El director austriaco Günter Schwaiger, galardonado en la 52º SEMINCI con el primer premio en la sección "Tiempo de Historia" por su documental El Paraíso de Hafner, estrenará el próximo 9 de febrero en Madrid, en el Pequeño Cine Estudi, su nuevo trabajo cinematográfico, que ya estrenó hace unos meses en Viena. El documental, titulado Arena, es un viaje personal al mundo de la tauromaquia, que constituye para el cineasta un singular fenómeno de la cultura occidental. La película está coproducida por TVE y ORF.
La película ha sido rodada en la Escuela Taurina del Batán así como en varias plazas de España y Francia y relata el mundo de los toros a través de las miradas y pensamientos de diestros como Sebastián Castella, Morante de la Puebla y José Tomás, así como de los novilleros.
egún ha explicado el propio director se trata de un "viaje al mundo de la tauromaquia. Las complejas historias sobre los personajes principales de la película, que implican la escuela de corridas de toros de Madrid, se entrecruzan en un intenso análisis sobre el microcosmos del torero. En lugar de tópicos del "baile" del matador, el enfoque es sobre los individuos y sus vidas emocionales en el mundo apasionado, así como cargado de violencia, del toreo".

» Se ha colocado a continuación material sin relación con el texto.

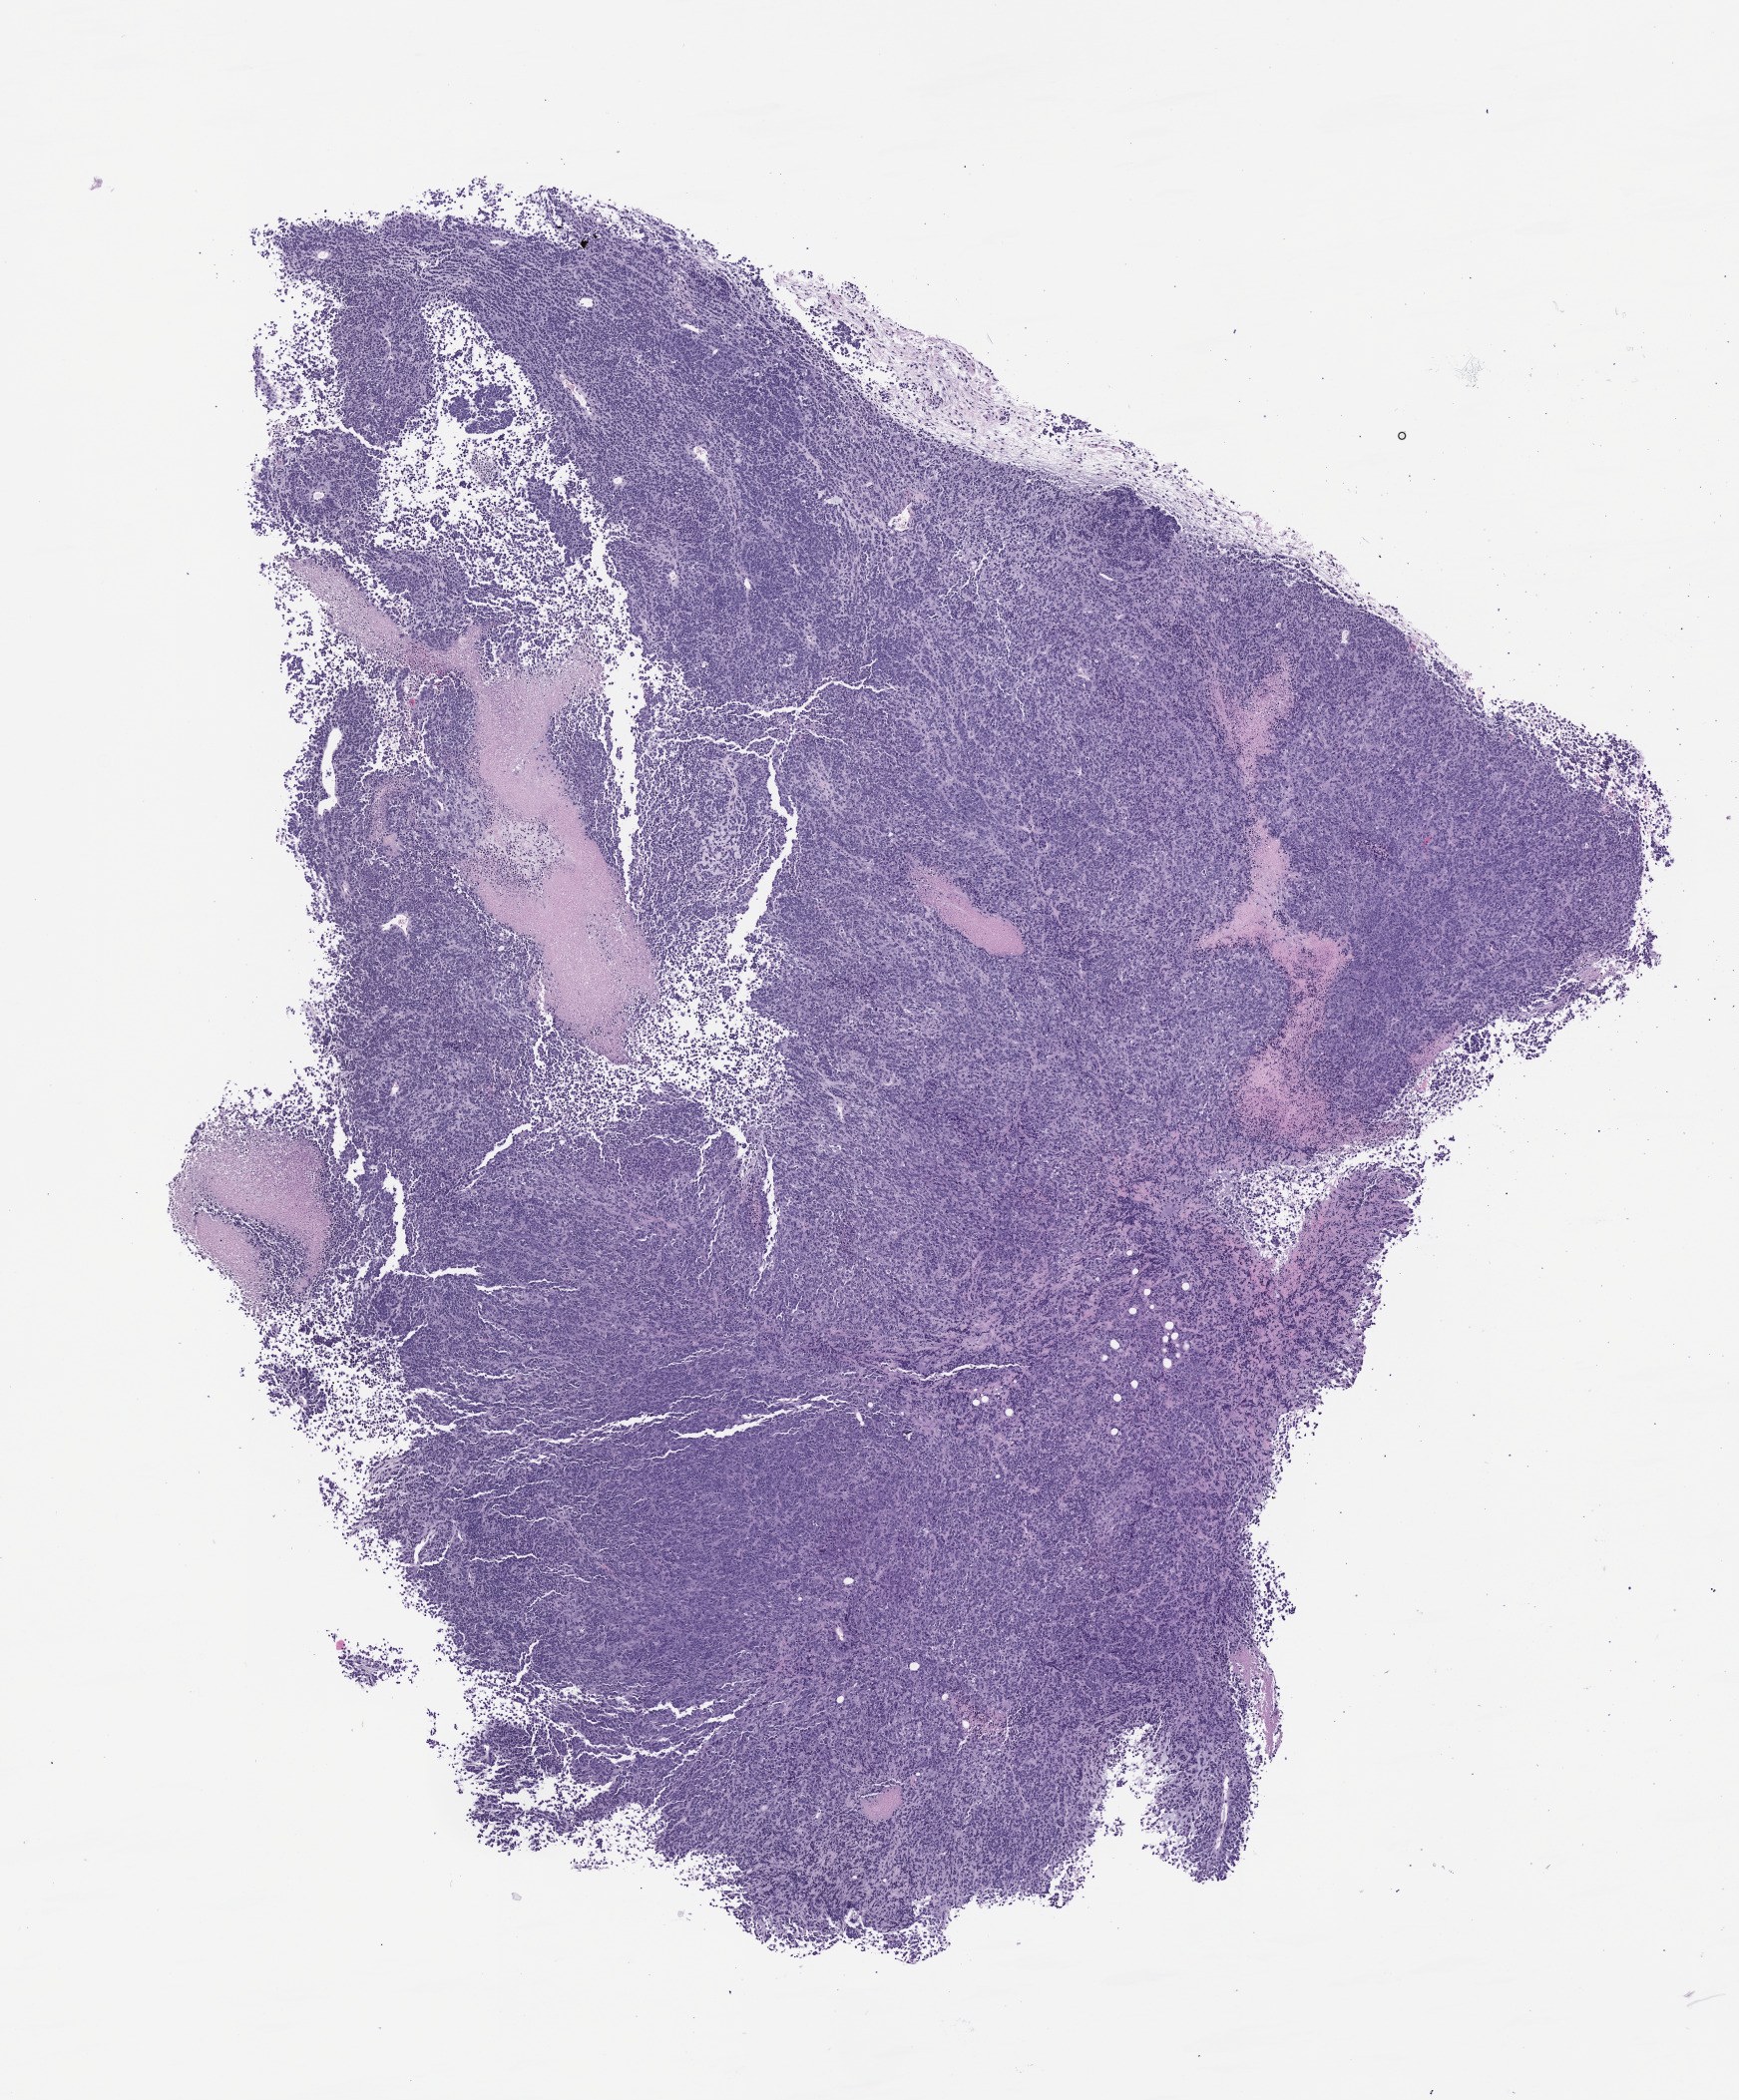
Hematoxylin and eosin (H&E) whole-slide image of a patient-derived xenograft (PDX) tumor grown in a mouse, passage 0, a low-resolution overview of the entire scanned area, about 7.0 x 8.5 mm, FFPE section, tumor site category: uterus.
Originating patient diagnosis: Carcinosarcoma.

Sobre la estructura de la película, Schwaiger explica que es "como una especia de de mosaico cuyas piezas fueron recortados en una larga caminata por los diferentes paisajes, caras y facetas del mundo taurino. La película no pretende ser una introducción didáctica a sus reglas y códigos sino más bien un acercamiento sensitivo a la complejidad de este fenómeno cuyas raíces son tan antiguas como la misma civilización. Los personajes que aparecen se cruzaron en mi camino y les incorporé a la historia sintiendo que la misma película los invitaba. Partiendo de un guión como fruto de una larga investigación me dejé llevar por mi propia curiosidad, mi asombro y fascinación. Así creció esta historia hasta tener la forma actual".
Además del mérito de hacer una película de temática taurina, el director austriaco reconoce la dificultad a la hora de rodar: "Tan imprevisible como una corrida de toros es hacer una película sobre toros. Hay que escuchar mucho y observar sin cesar y aún así siempre te quedan cosas por contar".